Treating patients with higher health risks is also a contributing factor to the prices hospitals charge, said Kettering Health Network spokeswoman Elizabeth Long.
“Comparing treatment charges is never going to be apples-to-apples because each case is different,” Long said. “For example, some patients are sicker and have more co-morbidities (underlying chronic health conditions). The length of stay has an effect on the cost, as do the equipment, materials and supplies used to treat the patient.”
But the charges are also tied to the way Medicare, the government health care program for the elderly and disabled, reimburses hospitals for performing surgeries and other procedures, said Bryan Bucklew, president and chief operating officer of the Greater Dayton Area Hospital Association.
Medicare, which covers about half of Ohio hospitals’ billing, sets reimbursements at a flat rate for each procedure regardless of whether it costs more to perform the surgery at one hospital versus another.
The highest average Medicare reimbursement in Ohio for a single procedure was $64,473 in 2011, while the highest charge was well over $220,000, according to the CMS data.
Consequently, many hospitals mark up charges for procedures at hospitals where providing care is more costly to collect a reimbursement closer to the cost of care, Bucklew said.
“It’s a formula based on a charge master list,” Bucklew said, referring to the list of procedures every hospital has with pre-coded prices that determine what hospitals will charge for items and procedures. “They (hospitals) know if Medicare is only going to reimburse at 60 percent of the charge, and they need to cover their costs, that charge is generally going to be at least 60 percent more than the cost of that procedure in order to get that reimbursement from Medicare.”

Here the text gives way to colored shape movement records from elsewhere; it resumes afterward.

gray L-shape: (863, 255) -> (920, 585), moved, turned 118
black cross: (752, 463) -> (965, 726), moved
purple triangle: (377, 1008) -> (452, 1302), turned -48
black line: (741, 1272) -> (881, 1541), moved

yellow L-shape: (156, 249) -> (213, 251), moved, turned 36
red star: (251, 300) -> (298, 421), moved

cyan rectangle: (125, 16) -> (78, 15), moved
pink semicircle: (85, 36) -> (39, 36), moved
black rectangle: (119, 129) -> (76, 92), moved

The practice is not illegal, but it can have devastating financial consequences for people with no insurance who unknowingly seek treatment at more expensive hospitals and can be hit with the full price of the hospital charges, said Miami University economics professor John Bowblis, who specializes in health care.
Bowblis compared the hospital charges to the sticker price of a car.
“For the typical person who is on Medicaid, Medicare or private insurance, the sticker price has absolutely no meaning because your insurance company has negotiated a steep discount from the price,” he said. “However, if you’re uninsured, because you don’t have the negotiating power, you’re going to be charged sticker price, and it’s up to you to negotiate a discount from sticker price.”